[Dataset records]
==============================

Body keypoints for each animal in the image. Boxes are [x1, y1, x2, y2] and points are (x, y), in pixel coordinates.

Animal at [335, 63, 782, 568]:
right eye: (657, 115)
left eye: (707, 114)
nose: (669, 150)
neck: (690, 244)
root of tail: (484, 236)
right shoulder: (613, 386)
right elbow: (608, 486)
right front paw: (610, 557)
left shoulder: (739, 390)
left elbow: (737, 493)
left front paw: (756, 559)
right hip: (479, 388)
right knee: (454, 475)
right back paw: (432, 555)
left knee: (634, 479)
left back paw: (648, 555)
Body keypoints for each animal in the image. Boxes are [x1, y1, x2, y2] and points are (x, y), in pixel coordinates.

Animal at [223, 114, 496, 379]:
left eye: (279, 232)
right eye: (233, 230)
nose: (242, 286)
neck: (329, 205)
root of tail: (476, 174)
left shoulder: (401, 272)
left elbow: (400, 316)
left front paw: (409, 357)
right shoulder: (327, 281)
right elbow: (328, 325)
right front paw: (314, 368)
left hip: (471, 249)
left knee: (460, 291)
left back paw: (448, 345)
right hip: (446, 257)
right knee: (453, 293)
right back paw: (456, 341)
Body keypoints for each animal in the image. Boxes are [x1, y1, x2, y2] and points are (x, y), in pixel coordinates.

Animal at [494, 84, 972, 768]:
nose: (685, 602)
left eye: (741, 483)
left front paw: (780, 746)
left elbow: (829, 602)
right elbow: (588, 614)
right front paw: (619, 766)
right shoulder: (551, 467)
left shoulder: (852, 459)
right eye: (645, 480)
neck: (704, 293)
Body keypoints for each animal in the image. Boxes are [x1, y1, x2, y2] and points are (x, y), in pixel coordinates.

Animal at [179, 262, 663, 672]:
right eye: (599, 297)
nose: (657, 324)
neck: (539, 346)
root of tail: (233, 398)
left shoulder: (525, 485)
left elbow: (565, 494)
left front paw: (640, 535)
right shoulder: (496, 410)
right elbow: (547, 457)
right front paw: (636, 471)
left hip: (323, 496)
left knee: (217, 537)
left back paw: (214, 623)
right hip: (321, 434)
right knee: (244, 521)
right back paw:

==============================

The full set of records is to be written out once more, word for word.

Body keypoints for each animal in the image. Boxes are [x1, y1, x2, y2] and points are (x, y), in pixel coordinates.

Animal at [335, 63, 782, 568]:
right eye: (657, 115)
left eye: (707, 114)
nose: (669, 150)
neck: (690, 244)
root of tail: (484, 236)
right shoulder: (613, 386)
right elbow: (608, 486)
right front paw: (610, 557)
left shoulder: (739, 390)
left elbow: (737, 493)
left front paw: (756, 559)
right hip: (479, 388)
right knee: (454, 475)
right back paw: (432, 555)
left knee: (634, 479)
left back paw: (648, 555)
Body keypoints for each animal in the image. Boxes are [x1, y1, x2, y2] and points are (x, y), in pixel coordinates.

Animal at [223, 114, 496, 379]:
left eye: (279, 232)
right eye: (233, 230)
nose: (242, 286)
neck: (329, 205)
root of tail: (476, 174)
left shoulder: (401, 272)
left elbow: (400, 316)
left front paw: (409, 357)
right shoulder: (327, 281)
right elbow: (328, 325)
right front paw: (314, 368)
left hip: (471, 249)
left knee: (460, 291)
left back paw: (448, 345)
right hip: (446, 257)
right knee: (453, 293)
right back paw: (456, 341)
Body keypoints for each animal in the image. Boxes are [x1, y1, x2, y2] and points are (x, y), in pixel coordinates.

Animal at [494, 84, 972, 768]:
nose: (685, 602)
left eye: (741, 483)
left front paw: (780, 746)
left elbow: (829, 602)
right elbow: (588, 614)
right front paw: (619, 766)
right shoulder: (551, 467)
left shoulder: (852, 459)
right eye: (645, 480)
neck: (704, 293)
Body keypoints for each animal in the image. Boxes are [x1, y1, x2, y2] and points are (x, y), in pixel coordinates.

Animal at [179, 262, 663, 672]:
right eye: (599, 297)
nose: (657, 324)
neck: (539, 346)
root of tail: (233, 398)
left shoulder: (525, 485)
left elbow: (565, 494)
left front paw: (640, 535)
right shoulder: (496, 410)
right elbow: (547, 457)
right front paw: (636, 471)
left hip: (323, 496)
left knee: (217, 537)
left back paw: (214, 623)
right hip: (321, 434)
right knee: (244, 521)
right back paw:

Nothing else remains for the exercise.